Abstract

The Visible Infrared Imaging Radiometer Suite (VIIRS) onboard the Suomi National Polar-orbiting Partnership (SNPP) satellite has been a reliable source of ocean color data products, including five moderate (M) bands and one imagery (I) band normalized water-leaving radiance spectra nLw(λ). The spatial resolutions of the M-band and I-band nLw(λ) are 750 m and 375 m, respectively. With the technique of convolutional neural network (CNN), the M-band nLw(λ) imagery can be super-resolved from 750 m to 375 m spatial resolution by leveraging the high spatial resolution features of I1-band nLw(λ) data. However, it is also important to enhance the spatial resolution of VIIRS-derived chlorophyll-a (Chl-a) concentration and the water diffuse attenuation coefficient at the wavelength of 490 nm (Kd(490)), as well as other biological and biogeochemical products. In this study, we describe our effort to derive high-resolution Kd(490) and Chl-a data based on super-resolved nLw(λ) images at the VIIRS five M-bands.
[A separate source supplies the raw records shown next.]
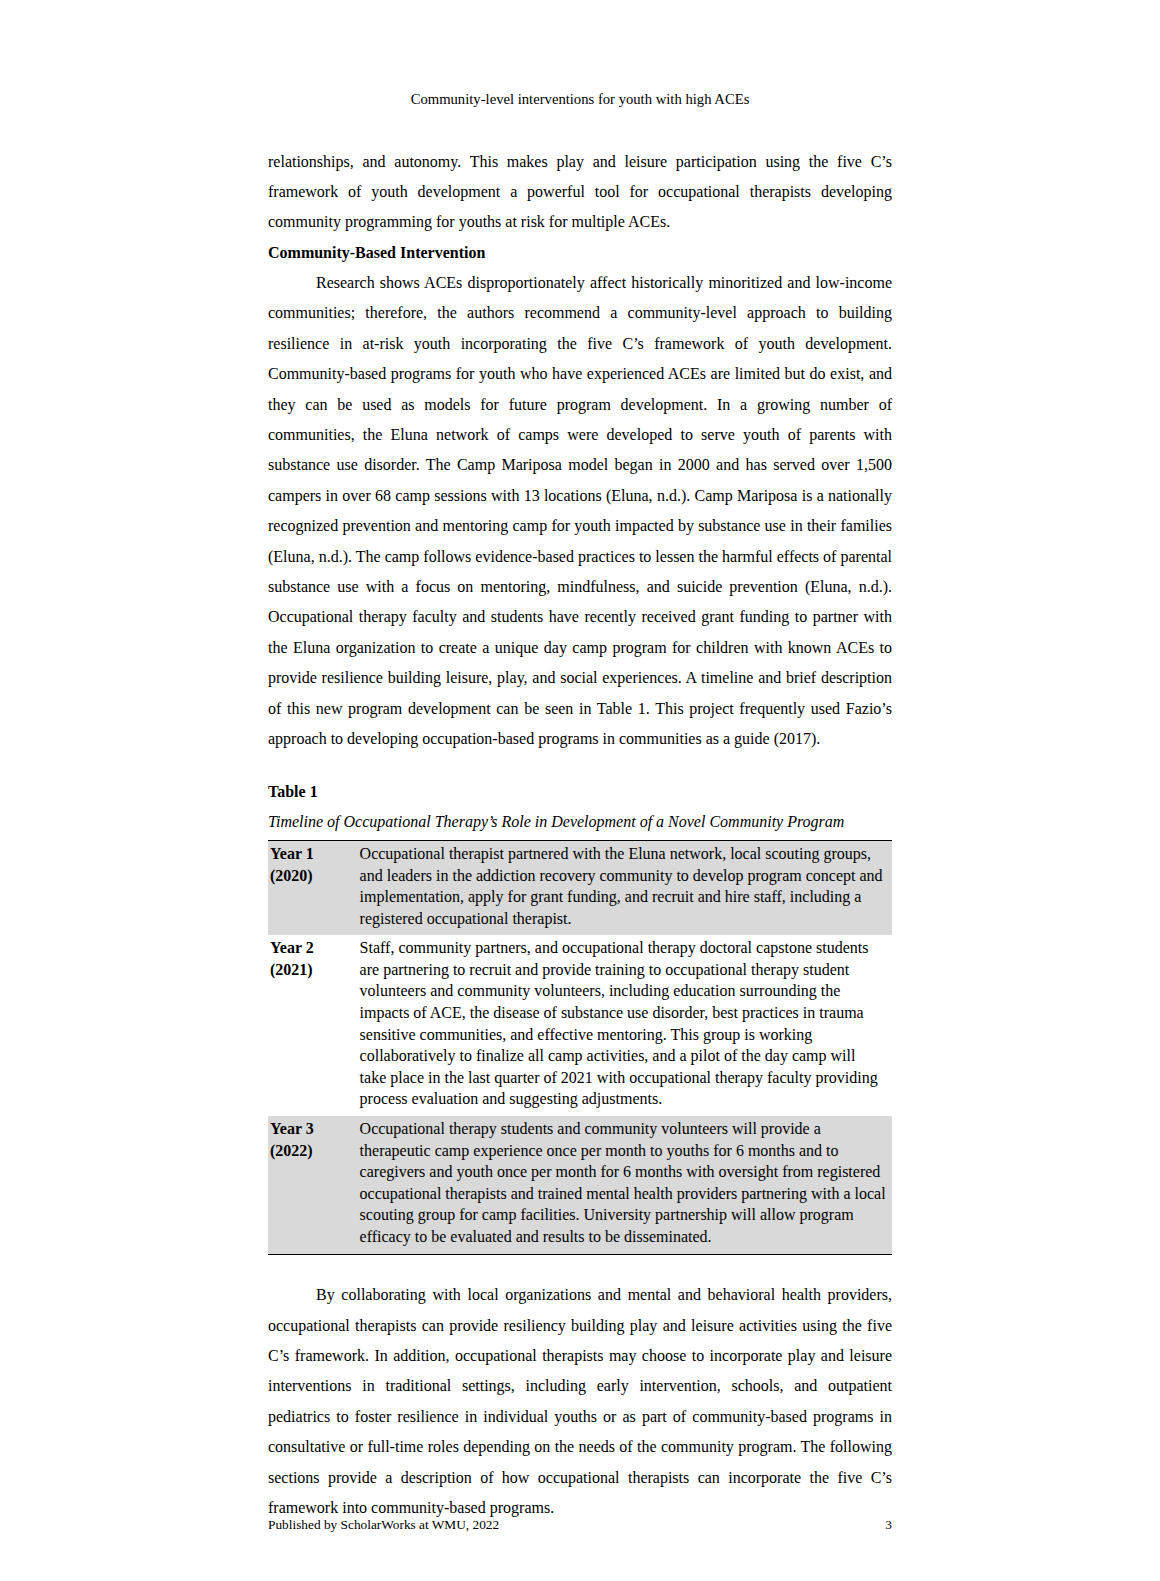Community-level interventions for youth with high ACEs
relationships, and autonomy. This makes play and leisure participation using the five C’s framework of youth development a powerful tool for occupational therapists developing community programming for youths at risk for multiple ACEs.
Community-Based Intervention
Research shows ACEs disproportionately affect historically minoritized and low-income communities; therefore, the authors recommend a community-level approach to building resilience in at-risk youth incorporating the five C’s framework of youth development. Community-based programs for youth who have experienced ACEs are limited but do exist, and they can be used as models for future program development. In a growing number of communities, the Eluna network of camps were developed to serve youth of parents with substance use disorder. The Camp Mariposa model began in 2000 and has served over 1,500 campers in over 68 camp sessions with 13 locations (Eluna, n.d.). Camp Mariposa is a nationally recognized prevention and mentoring camp for youth impacted by substance use in their families (Eluna, n.d.). The camp follows evidence-based practices to lessen the harmful effects of parental substance use with a focus on mentoring, mindfulness, and suicide prevention (Eluna, n.d.). Occupational therapy faculty and students have recently received grant funding to partner with the Eluna organization to create a unique day camp program for children with known ACEs to provide resilience building leisure, play, and social experiences. A timeline and brief description of this new program development can be seen in Table 1. This project frequently used Fazio’s approach to developing occupation-based programs in communities as a guide (2017).
Table 1
Timeline of Occupational Therapy’s Role in Development of a Novel Community Program
| Year 1 (2020) | Occupational therapist partnered with the Eluna network, local scouting groups, and leaders in the addiction recovery community to develop program concept and implementation, apply for grant funding, and recruit and hire staff, including a registered occupational therapist. |
| Year 2 (2021) | Staff, community partners, and occupational therapy doctoral capstone students are partnering to recruit and provide training to occupational therapy student volunteers and community volunteers, including education surrounding the impacts of ACE, the disease of substance use disorder, best practices in trauma sensitive communities, and effective mentoring. This group is working collaboratively to finalize all camp activities, and a pilot of the day camp will take place in the last quarter of 2021 with occupational therapy faculty providing process evaluation and suggesting adjustments. |
| Year 3 (2022) | Occupational therapy students and community volunteers will provide a therapeutic camp experience once per month to youths for 6 months and to caregivers and youth once per month for 6 months with oversight from registered occupational therapists and trained mental health providers partnering with a local scouting group for camp facilities. University partnership will allow program efficacy to be evaluated and results to be disseminated. |
By collaborating with local organizations and mental and behavioral health providers, occupational therapists can provide resiliency building play and leisure activities using the five C’s framework. In addition, occupational therapists may choose to incorporate play and leisure interventions in traditional settings, including early intervention, schools, and outpatient pediatrics to foster resilience in individual youths or as part of community-based programs in consultative or full-time roles depending on the needs of the community program. The following sections provide a description of how occupational therapists can incorporate the five C’s framework into community-based programs.
Published by ScholarWorks at WMU, 2022 3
To improve the network performance over extremely turbid coastal oceans and inland waters, the networks are retrained with a training dataset including ocean color data from the Bohai Sea, Baltic Sea, and La Plata River Estuary, covering water types from clear open oceans to moderately turbid and highly turbid waters. The evaluation results show that the super-resolved Kd(490) image is much sharper than the original one, and has more detailed fine spatial structures. A similar enhancement of finer structures is also found in the super-resolved Chl-a images. Chl-a filaments are much sharper and thinner in the super-resolved image, and some of the very fine spatial features that are not shown in the original images appear in the super-resolved Chl-a imageries. The networks are also applied to four other coastal and inland water regions. The results show that super-resolution occurs mainly on pixels of Chl-a and Kd(490) features, especially on the feature edges and locations with a large spatial gradient. The biases between the original M-band images and super-resolved high-resolution images are small for both Chl-a and Kd(490) in moderately to extremely turbid coastal oceans and inland waters, indicating that the super-resolution process does not change the mean values of the original images.

Highlights

  • The biases between the original M-band images and super-resolved high-resolution images are small for both Chl-a and Kd (490) in moderately to extremely turbid coastal oceans and inland waters, indicating that the super-resolution process does not change the mean values of the original images

  • Chl-a data are the primary product for all the follow on satellite ocean color missions [26], such as the Sea-viewing Wide Field-of-view Sensor (SeaWiFS) [27], the Moderate Resolution Imaging Spectroradiometer (MODIS) [28,29], the Medium-Resolution Imaging Spectrometer (MERIS) [30], Visible Infrared Imaging Radiometer Suite (VIIRS) [13,15], the Ocean and Land Colour Instrument (OLCI) [31], and the Second-Generation Global Imager [32]

  • VIIRS ocean color data over the Bohai Sea and Baltic Sea were used to train the networks for superresolution of coastal ocean color images [16]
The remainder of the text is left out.